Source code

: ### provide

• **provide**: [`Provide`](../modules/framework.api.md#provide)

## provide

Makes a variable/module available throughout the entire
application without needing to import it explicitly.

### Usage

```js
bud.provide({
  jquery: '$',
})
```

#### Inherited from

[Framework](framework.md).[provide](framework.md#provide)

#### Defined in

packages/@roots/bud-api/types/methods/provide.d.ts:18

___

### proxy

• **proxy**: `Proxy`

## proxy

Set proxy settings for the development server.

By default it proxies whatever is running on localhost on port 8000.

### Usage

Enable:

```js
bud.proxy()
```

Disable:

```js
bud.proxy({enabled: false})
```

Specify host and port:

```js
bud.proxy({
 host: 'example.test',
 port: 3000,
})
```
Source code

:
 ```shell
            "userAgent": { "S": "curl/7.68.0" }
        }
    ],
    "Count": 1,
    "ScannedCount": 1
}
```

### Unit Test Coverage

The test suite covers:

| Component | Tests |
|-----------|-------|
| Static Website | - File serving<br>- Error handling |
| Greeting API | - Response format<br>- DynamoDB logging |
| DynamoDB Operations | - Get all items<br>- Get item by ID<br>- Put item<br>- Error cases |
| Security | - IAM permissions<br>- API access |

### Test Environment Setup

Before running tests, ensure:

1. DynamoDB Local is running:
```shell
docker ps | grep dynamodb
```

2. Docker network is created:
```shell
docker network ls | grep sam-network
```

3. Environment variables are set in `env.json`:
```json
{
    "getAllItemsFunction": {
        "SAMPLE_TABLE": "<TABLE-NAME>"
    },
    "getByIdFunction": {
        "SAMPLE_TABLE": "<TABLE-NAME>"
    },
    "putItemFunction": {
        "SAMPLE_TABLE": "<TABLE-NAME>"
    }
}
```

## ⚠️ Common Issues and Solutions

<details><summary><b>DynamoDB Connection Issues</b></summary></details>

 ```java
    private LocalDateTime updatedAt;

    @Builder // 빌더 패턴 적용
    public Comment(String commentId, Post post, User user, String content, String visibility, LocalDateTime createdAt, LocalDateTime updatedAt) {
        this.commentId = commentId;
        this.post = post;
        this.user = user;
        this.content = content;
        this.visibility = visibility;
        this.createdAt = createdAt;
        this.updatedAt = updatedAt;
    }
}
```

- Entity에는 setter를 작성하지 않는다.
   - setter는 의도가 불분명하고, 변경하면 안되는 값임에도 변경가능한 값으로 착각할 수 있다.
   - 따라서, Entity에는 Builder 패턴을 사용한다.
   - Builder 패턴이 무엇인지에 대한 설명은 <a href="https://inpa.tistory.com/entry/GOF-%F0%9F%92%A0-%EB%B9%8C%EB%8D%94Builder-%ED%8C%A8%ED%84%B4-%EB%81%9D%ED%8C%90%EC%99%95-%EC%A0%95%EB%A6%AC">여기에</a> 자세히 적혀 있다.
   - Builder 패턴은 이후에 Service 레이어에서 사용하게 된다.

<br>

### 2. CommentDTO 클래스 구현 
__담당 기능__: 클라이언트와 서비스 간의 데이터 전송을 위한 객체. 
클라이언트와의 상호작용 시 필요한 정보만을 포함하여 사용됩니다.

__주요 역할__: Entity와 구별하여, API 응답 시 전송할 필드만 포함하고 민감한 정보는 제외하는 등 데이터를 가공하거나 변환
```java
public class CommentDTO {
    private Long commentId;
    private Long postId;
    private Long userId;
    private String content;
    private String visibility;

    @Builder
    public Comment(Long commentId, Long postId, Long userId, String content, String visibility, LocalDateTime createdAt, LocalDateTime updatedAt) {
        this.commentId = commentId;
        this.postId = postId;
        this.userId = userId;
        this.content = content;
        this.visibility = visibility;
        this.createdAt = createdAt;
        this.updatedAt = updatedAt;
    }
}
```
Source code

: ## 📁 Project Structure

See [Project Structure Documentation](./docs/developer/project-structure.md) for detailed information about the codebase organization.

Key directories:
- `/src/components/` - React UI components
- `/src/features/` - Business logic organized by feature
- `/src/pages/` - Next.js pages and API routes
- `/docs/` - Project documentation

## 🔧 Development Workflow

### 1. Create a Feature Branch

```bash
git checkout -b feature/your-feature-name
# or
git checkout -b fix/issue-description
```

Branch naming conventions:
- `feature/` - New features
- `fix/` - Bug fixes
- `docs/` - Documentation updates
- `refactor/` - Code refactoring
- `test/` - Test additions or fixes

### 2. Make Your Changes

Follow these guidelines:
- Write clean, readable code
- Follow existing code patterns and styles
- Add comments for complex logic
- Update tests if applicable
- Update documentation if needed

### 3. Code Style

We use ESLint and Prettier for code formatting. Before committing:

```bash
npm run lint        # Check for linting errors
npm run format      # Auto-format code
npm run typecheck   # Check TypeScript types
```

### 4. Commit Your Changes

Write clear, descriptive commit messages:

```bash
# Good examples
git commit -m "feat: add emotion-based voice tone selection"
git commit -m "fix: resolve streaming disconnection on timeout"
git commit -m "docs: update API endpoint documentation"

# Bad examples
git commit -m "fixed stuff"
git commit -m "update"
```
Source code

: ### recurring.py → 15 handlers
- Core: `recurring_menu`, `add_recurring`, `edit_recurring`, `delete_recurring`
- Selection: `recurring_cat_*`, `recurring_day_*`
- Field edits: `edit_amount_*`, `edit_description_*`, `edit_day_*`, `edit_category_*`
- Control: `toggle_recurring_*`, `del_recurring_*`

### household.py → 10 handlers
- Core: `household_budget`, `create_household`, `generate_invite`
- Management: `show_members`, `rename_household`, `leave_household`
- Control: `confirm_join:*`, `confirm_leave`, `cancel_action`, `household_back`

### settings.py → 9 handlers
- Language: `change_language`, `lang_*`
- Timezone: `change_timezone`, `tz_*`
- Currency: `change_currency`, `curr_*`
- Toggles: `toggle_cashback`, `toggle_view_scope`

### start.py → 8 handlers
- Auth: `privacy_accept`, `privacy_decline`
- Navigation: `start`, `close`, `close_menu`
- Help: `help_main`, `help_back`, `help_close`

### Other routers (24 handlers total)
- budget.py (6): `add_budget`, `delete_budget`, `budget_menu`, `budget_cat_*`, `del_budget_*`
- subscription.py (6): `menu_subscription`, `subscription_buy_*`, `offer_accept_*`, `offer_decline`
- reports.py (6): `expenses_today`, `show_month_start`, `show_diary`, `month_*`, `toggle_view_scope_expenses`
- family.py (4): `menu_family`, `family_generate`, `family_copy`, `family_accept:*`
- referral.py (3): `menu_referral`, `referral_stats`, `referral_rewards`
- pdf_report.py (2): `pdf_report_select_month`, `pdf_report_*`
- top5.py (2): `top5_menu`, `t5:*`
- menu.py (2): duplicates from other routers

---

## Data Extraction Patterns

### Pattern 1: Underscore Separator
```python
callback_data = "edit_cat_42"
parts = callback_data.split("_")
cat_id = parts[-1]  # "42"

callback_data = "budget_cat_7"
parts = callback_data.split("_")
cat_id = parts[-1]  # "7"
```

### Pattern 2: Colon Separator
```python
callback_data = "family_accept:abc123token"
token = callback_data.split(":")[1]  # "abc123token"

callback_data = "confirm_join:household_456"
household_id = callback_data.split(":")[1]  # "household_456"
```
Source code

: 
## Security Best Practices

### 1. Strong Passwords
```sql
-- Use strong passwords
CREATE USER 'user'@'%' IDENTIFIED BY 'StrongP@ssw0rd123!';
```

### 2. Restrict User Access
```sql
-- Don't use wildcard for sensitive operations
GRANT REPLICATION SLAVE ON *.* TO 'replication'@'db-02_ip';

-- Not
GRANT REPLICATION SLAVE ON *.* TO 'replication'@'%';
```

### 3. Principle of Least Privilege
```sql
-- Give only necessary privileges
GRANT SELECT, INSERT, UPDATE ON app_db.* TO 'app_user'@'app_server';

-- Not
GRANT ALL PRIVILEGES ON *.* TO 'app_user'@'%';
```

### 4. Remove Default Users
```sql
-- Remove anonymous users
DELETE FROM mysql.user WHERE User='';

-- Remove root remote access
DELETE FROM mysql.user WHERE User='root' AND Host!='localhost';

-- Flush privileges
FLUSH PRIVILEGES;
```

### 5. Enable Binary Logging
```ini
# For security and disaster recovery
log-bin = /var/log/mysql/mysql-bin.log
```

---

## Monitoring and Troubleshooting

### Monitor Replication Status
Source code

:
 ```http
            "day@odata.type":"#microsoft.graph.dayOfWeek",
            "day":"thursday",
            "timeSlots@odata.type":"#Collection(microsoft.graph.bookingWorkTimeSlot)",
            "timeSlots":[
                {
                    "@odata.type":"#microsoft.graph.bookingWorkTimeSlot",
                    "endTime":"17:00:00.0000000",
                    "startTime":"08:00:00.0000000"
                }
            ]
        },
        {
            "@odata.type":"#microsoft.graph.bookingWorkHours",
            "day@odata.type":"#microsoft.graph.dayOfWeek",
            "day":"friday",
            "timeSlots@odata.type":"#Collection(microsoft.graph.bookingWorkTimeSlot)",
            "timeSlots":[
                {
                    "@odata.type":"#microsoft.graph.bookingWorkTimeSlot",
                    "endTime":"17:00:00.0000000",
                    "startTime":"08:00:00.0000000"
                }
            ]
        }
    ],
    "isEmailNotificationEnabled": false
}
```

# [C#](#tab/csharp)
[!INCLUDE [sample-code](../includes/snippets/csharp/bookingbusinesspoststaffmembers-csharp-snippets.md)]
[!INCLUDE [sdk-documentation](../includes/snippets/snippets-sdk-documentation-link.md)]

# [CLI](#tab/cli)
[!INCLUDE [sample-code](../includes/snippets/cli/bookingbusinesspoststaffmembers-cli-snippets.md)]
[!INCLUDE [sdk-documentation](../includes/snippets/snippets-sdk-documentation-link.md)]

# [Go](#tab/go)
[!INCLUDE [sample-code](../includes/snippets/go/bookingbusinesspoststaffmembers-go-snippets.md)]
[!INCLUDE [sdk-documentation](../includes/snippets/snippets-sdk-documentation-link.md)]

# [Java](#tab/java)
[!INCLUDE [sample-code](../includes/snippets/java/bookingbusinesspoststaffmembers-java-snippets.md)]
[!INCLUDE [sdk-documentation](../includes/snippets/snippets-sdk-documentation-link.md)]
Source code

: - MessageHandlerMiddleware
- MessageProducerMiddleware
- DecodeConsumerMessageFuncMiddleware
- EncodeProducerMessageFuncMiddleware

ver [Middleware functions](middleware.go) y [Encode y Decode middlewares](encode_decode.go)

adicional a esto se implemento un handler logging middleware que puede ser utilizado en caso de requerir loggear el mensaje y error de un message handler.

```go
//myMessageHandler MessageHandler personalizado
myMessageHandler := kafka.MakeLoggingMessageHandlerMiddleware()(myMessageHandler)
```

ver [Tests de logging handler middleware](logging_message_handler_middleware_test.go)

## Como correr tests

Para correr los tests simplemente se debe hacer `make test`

------------------------------------------------------------------------

Your assignment — Going through the entries above, count the lines that have the word "createdAt" and state that count alone.

Task response — 4